With only one dissent, the State Bar of Texas executive committee voted March 8 to affirm its executive director’s decision that Houston attorney Robert S. “Bob” Bennett is ineligible to run for a seat on the bar’s board of directors.
Bennett, owner of Bob Bennett & Associates, said the committee’s vote came as no surprise. “I knew how it was going to turn out,” he said after the meeting.
The committee’s vote is the latest setback for Bennett since he received a judgment of disbarment from a Harris County District Court in March 2014. Carmen Kelsey, then-judge of the 289th District Court in San Antonio, had signed the judgment.
Two years later, Bennett won a reversal of the disbarment after the Fourteenth Court of Appeals found that the district court erred when it concluded he had violated Rule 1.15(d) of the Texas Disciplinary Rules of Professional Conduct. However, the appeals court affirmed the district court’s finding that Bennett had violated Rule 3.02 of the disciplinary rules, which prohibits a lawyer from unreasonably increasing the costs or other burdens of a case or unreasonably delaying resolution of the matter.
The Fourteenth Court remanded Bennett’s disciplinary suit to the district court for reconsideration of the “appropriate sanction” for the violation of Rule 3.02. Kelsey had lost her bid for re-election in 2014, and Bennett faced a new judge at the sanction hearing in May 2017.
Judge Craig Smith of the 192nd District Court in Dallas, who was appointed to the case, issued a new judgment giving Bennett a partially suspended probation of two years, six months and three days. Bennett is appealing that judgment as well.
But Smith gave Bennett credit for the two years and three days that he was not allowed to practice law while subject to the disbarment. The six-month probated suspension ended Dec. 31, 2017.

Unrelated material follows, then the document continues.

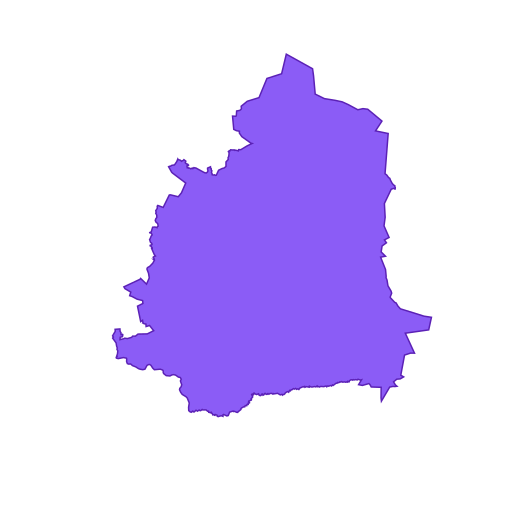 Ahuacuotzingo, Guerrero, Mexico, rotated 250°
{"feature_id": "50627088B95956729809463", "entity_name": "Ahuacuotzingo", "entity_type": "district", "adm_level": 2, "iso_a3": "MEX", "parent_name": "Mexico", "parent_adm1": "Guerrero", "projection": "robinson", "projection_center": [-98.997, 17.77], "detail": "fine", "context": "isolated", "style": "filled", "palette": "violet", "viewbox_px": 512, "rotation_deg": 250, "n_neighbors": 0, "source": "geoboundaries", "source_scale": "gbopen_adm2", "svg_char_len": 6119}
<svg xmlns="http://www.w3.org/2000/svg" viewBox="0 0 512 512"><g transform="rotate(250 256 256)"><path d="M138.4,399.9L142.0,393.3L157.0,373.6L160.5,372.2L164.0,371.6L165.0,370.5L170.9,368.0L171.5,368.0L174.7,370.8L176.9,370.9L182.9,369.8L188.6,370.9L191.2,370.8L192.5,371.4L199.0,373.1L212.3,372.7L211.5,377.6L217.0,375.0L222.3,377.9L223.8,383.1L227.2,382.2L227.9,387.4L240.5,386.6L248.2,390.6L261.4,394.6L272.5,405.9L272.4,408.6L271.8,409.4L270.8,409.4L272.7,410.3L273.7,410.2L274.6,410.5L275.8,409.5L277.8,408.8L281.2,408.3L283.2,408.3L284.4,407.4L287.3,406.6L289.2,405.4L325.9,422.1L332.7,411.1L339.7,420.5L355.7,411.2L357.9,406.9L358.6,401.7L366.7,394.5L371.4,389.7L375.2,383.6L380.5,374.1L387.9,367.0L405.6,371.7L412.6,373.2L435.3,353.5L418.5,342.4L419.1,327.0L403.8,313.0L404.4,300.7L401.8,293.3L399.4,292.7L398.6,291.4L398.4,290.4L398.9,287.4L394.8,285.6L394.2,284.9L395.5,281.8L382.6,278.4L380.5,280.4L378.9,283.1L377.2,282.4L373.0,283.5L363.8,289.8L363.1,290.8L362.5,285.2L361.1,278.1L361.9,276.1L360.8,275.4L362.5,272.9L362.4,272.3L363.3,271.7L363.3,271.0L364.5,268.4L363.7,267.5L364.0,267.1L363.8,266.1L363.5,265.7L362.6,266.1L361.0,265.5L358.9,264.4L358.0,263.4L356.2,262.9L354.7,260.0L350.4,258.4L349.6,256.2L349.8,254.1L349.4,250.2L345.5,246.3L345.7,245.4L346.5,244.8L346.5,244.1L347.3,242.6L348.3,242.9L349.6,242.7L351.2,243.7L352.0,243.4L353.6,243.8L354.3,243.4L355.4,243.7L355.2,240.6L354.4,240.2L352.9,240.1L351.8,239.5L351.0,237.9L351.6,236.5L352.8,235.3L359.4,229.5L359.5,228.8L360.3,227.9L359.7,226.6L360.5,226.1L360.2,225.6L360.4,224.3L361.3,223.7L361.7,222.6L362.4,222.4L362.4,221.6L364.2,221.9L364.6,222.6L364.2,223.4L364.4,223.7L365.7,223.2L366.3,222.2L367.8,221.4L369.1,222.5L371.2,221.2L370.6,220.0L370.7,219.2L370.4,218.5L372.1,217.5L373.2,215.8L373.9,215.7L371.8,213.8L369.5,210.6L370.0,207.7L369.6,206.3L369.9,205.3L369.8,204.4L363.6,205.4L362.5,205.9L348.6,214.9L340.8,207.5L338.3,203.2L342.7,196.6L343.0,195.4L333.4,185.4L337.1,181.0L336.6,180.2L334.6,179.6L332.9,177.3L331.2,177.1L330.5,176.4L328.4,176.7L326.2,176.0L325.2,174.5L323.9,173.5L322.3,173.5L320.0,174.7L317.6,174.3L317.1,173.0L316.5,172.7L317.8,171.0L318.4,168.7L314.5,165.8L314.4,164.2L314.0,164.2L313.6,165.1L312.3,165.6L311.4,165.6L310.5,164.2L308.4,162.4L308.0,161.7L305.2,161.5L303.6,162.3L302.6,162.3L302.2,161.9L302.3,160.3L301.8,160.0L301.1,160.7L299.0,161.3L298.6,161.1L298.8,160.5L292.0,160.9L290.4,161.5L290.2,159.2L289.8,158.9L288.0,159.4L287.2,159.2L287.5,158.7L286.8,159.1L284.6,156.6L282.6,152.5L282.3,150.5L281.8,149.5L280.8,149.0L276.5,149.1L271.9,148.2L267.0,143.5L274.4,139.9L273.8,139.1L272.2,121.3L270.1,121.7L264.9,126.0L261.9,123.7L260.3,125.7L256.1,129.5L252.9,134.2L250.1,133.5L249.4,127.5L233.8,125.2L234.4,127.4L232.0,127.0L231.8,126.7L230.6,127.7L229.7,129.3L227.3,128.6L227.1,132.2L220.8,134.3L220.0,127.2L223.0,118.4L221.9,115.3L222.9,112.7L222.1,111.3L222.4,106.9L223.7,104.5L223.5,103.4L223.9,99.6L226.1,100.6L225.9,102.9L227.5,103.9L228.0,103.8L228.3,102.3L230.3,102.9L231.5,102.5L234.0,103.2L235.3,98.5L233.4,98.0L230.0,93.9L228.6,94.3L227.9,93.2L222.2,94.8L219.0,94.2L217.2,94.2L215.7,93.4L214.2,93.7L211.5,92.4L209.1,90.5L209.0,90.8L208.4,89.9L207.8,89.9L206.7,91.4L205.9,96.7L204.3,99.3L203.5,99.3L201.1,98.3L198.9,98.3L198.0,99.3L197.4,101.3L195.3,102.4L192.9,105.1L190.3,107.1L189.3,108.3L187.9,110.7L187.6,112.9L190.5,116.2L190.7,117.9L190.4,119.0L189.2,119.9L186.0,120.6L183.9,121.6L182.4,127.3L180.7,129.3L179.6,129.5L178.5,129.0L177.1,129.0L174.3,130.7L172.7,134.1L173.0,136.4L172.7,138.0L171.6,139.7L168.8,141.6L167.7,143.3L165.7,143.6L164.7,142.4L164.1,142.2L160.5,142.2L158.8,141.0L157.7,139.1L156.5,138.4L153.8,138.6L151.2,139.3L147.7,142.1L146.2,142.8L140.7,143.0L136.9,140.9L133.7,139.9L132.3,140.6L131.3,141.7L131.9,143.4L131.6,143.8L131.0,143.8L130.6,144.6L131.6,146.9L130.2,147.9L130.7,149.9L129.8,150.5L129.6,151.1L130.2,152.9L129.6,153.2L128.5,156.4L126.7,157.4L126.4,158.3L125.3,158.1L124.6,159.2L124.4,160.4L123.8,160.1L123.1,161.0L121.5,161.0L121.3,162.3L120.5,162.5L120.3,162.9L120.9,163.3L120.9,163.7L119.6,165.0L118.6,164.8L118.0,165.5L117.8,168.7L116.6,170.1L118.1,170.7L118.2,171.3L115.6,174.0L115.9,174.5L115.6,175.4L118.3,177.8L118.1,181.5L117.5,181.7L117.4,182.6L115.7,184.4L115.3,185.3L115.6,185.6L116.9,189.3L117.8,189.7L118.1,190.4L118.5,192.9L118.1,193.8L119.1,194.7L118.5,196.1L119.5,196.7L119.2,197.9L120.3,198.2L120.2,199.6L120.6,199.8L121.6,199.2L122.1,199.5L122.2,202.3L122.5,202.6L123.4,202.5L124.7,204.7L127.4,204.6L127.5,205.1L126.5,205.7L126.4,206.1L126.8,206.5L127.5,206.4L127.9,207.3L126.6,208.1L125.6,209.2L125.7,211.3L124.2,211.3L123.3,212.2L123.3,213.0L124.3,214.5L124.0,215.0L122.8,214.9L122.8,215.8L123.8,217.1L123.8,217.6L122.5,218.2L122.2,219.2L122.7,219.6L122.7,220.2L121.7,220.8L122.0,222.2L121.4,224.0L120.6,224.4L120.4,225.0L120.7,225.4L120.2,226.1L119.6,229.3L117.2,231.3L117.1,233.0L116.2,233.4L116.6,233.9L116.3,234.9L116.6,235.9L117.0,236.2L117.7,238.0L117.7,239.5L116.8,240.1L118.2,241.6L117.5,242.2L118.3,243.4L118.0,244.1L118.6,245.8L117.8,246.5L118.0,248.0L116.8,248.5L116.9,249.9L115.9,250.6L116.9,252.1L117.1,255.6L116.7,255.9L116.8,257.1L115.9,257.1L116.0,258.7L114.6,261.0L115.2,261.1L115.5,261.6L114.4,262.6L113.7,263.8L113.3,266.4L112.5,267.5L113.0,269.0L112.1,269.1L111.9,270.2L111.2,270.7L111.3,272.3L110.0,275.1L110.0,276.7L109.6,277.6L108.9,277.8L109.3,278.5L109.3,279.2L108.8,279.7L108.8,281.7L108.5,282.3L108.0,282.6L108.7,283.8L108.0,284.3L109.1,287.9L108.7,288.6L109.2,289.6L108.8,289.9L108.7,291.0L109.1,291.9L108.5,292.6L108.7,293.6L107.8,294.3L107.4,296.2L106.8,296.9L106.7,298.0L106.4,298.3L106.8,299.1L106.1,299.3L106.3,300.0L106.0,300.6L106.7,300.9L107.2,302.6L106.9,303.8L106.4,304.1L106.6,305.1L106.0,305.6L105.8,307.3L104.9,308.8L105.3,309.7L103.7,311.7L103.6,312.8L100.0,308.4L98.0,311.7L97.5,318.5L96.2,319.1L93.5,319.5L89.8,328.7L80.0,325.0L76.7,324.2L87.1,336.8L86.6,340.1L85.8,341.9L85.4,343.9L87.2,342.9L90.7,342.2L92.1,346.2L91.2,349.4L91.9,353.4L94.5,351.3L112.1,361.7L111.9,367.9L110.5,371.7L132.4,369.9L127.5,393.0L138.4,399.9Z" fill="#8b5cf6" stroke="#5b21b6" stroke-width="1.5"/></g></svg>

Bennett pointed out that he was eligible to run for a bar director’s seat in 2017, although he lost that race.
“Nothing has happened since that time,” Bennett said.
State Bar President Tom Vick, who recused himself from the executive committee’s March 8 vote, said Bennett’s suspension was not in effect at the time of the 2017 race. But Bennett now has a suspension on his record.
“If you get suspended, you’re ineligible,” said Vick, a partner in Vick Carney in Weatherford.
Under State Bar Rule IV, Section 5, an attorney who has been suspended for misconduct must have been reinstated for at least 10 years before the beginning of a director’s term to be eligible to run for that seat.
But Bennett said, “I was never fully suspended.”
He also noted that his appeal of the judgment of partially probated suspension remains pending.
Austin solo Joe Longley, the State Bar’s president-elect, cast the only vote against affirming Executive Director Trey Apffel’s decision that Bennett is ineligible.
“I didn’t see any reason to keep him off (the ballot),” Longley said. “I felt like he had made a case that it was equitably in his favor.”